Media Mini Residencies

The following text is taken from Front Magazine, vol. VIII, no. 3, p. 9, January/February 1997:

The mini residency program allows local artists to explore the media capabilities the Western Front end to work on projects in a supportive environment.

– Tagny Duff Steff Hoons

SPEAKER: We just got a letter from France wishing us well in our protest of the Federal government’s social spending cuts. [Loud cheers].
SPEAKER: We just received another fax from Ontario… the students are storming the parliament building! [Cheers].
SPEAKER: We all know that the arts already experience minimal funding and now the arts are in danger of more cuts…Our next speaker is here to speak to us about this issue.
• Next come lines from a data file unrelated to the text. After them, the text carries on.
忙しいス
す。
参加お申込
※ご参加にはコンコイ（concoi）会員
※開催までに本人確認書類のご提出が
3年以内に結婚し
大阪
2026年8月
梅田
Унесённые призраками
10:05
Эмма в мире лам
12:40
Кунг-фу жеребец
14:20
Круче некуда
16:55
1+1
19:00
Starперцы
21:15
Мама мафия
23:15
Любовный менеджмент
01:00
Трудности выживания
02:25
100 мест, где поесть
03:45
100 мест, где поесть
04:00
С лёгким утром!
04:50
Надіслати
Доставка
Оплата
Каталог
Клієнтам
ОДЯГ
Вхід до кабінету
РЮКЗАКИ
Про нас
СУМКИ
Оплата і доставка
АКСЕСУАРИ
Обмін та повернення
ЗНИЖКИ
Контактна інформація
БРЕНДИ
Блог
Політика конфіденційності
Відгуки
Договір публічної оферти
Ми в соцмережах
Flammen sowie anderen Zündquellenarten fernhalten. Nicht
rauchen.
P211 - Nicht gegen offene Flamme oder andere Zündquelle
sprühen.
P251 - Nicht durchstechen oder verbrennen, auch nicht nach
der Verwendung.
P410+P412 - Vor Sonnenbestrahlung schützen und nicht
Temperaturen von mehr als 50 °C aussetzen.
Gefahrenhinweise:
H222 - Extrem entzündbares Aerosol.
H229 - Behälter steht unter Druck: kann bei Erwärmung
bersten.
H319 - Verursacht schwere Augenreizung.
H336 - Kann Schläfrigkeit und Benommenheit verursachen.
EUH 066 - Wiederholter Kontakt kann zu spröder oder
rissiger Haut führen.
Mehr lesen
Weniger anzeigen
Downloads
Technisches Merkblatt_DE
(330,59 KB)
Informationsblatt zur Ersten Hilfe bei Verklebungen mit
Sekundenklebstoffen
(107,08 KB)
Please welcome Steff Hoons! [Cheers].
HOONS: I have only one thing to say to any cuts in federal social programs, arts and education… [Hoons turns around and pulls down her pants in front of the crowd of 6,000].
HOONS: Kiss my ass. Education is a right for everyone! [Cheers].
NARRATOR #1: She didn’t do what I thought I saw her do? Right?
NARRATOR #2: Yep! She just whipped down her pants in front of thousands, kissed her hand, then slapped herself on the bare ass!

Exactly who is this Steff Hoons?? Why is she interested in students and education? Why was she driven to bare her butt in front of thousands?
Stay tuned for the continuing saga of Steff Hoons and the Hidden Curriculum…

– Archer Pechawis Digital Drum 03/01/97

Archer is preparing for a performance which investigates the notion of what constitutes “traditional” Native drumming and singing through the use of a hand drum into which he has incorporated trigger pads that activate digital audio samples when struck. He will be creating video clips for the performance and fine-tuning the system during his residency.

(This piece was later titled Memory for its March 1, 1997 performance)

– Elizabeth Fischer Orphans and Dogs

Using living with/being a dog as a metaphor for human displacement that is the experience of refugees, the work will be an exploration of personal history as it pertains to the experience of all persons without the comforts of a discernible geographic perspective. And the envy and search thereof.

I have found that persons thus dislocated have a very particular mindset, a particular commonality, a particular distrust of the impermeability of nationalistic social, as well, as cultural institutions.

Statelessness is not necessarily restricted to geographic dislocation, it can very well happen if one culture displaces another within the borders of the country, within a family, within any sort of defined social parenthesis. Though perhaps not always as acute, the experience of such dislocations creates a certain sympathy among persons of similar experience. The metaphor for this would be an orphanage of orphans and dogs.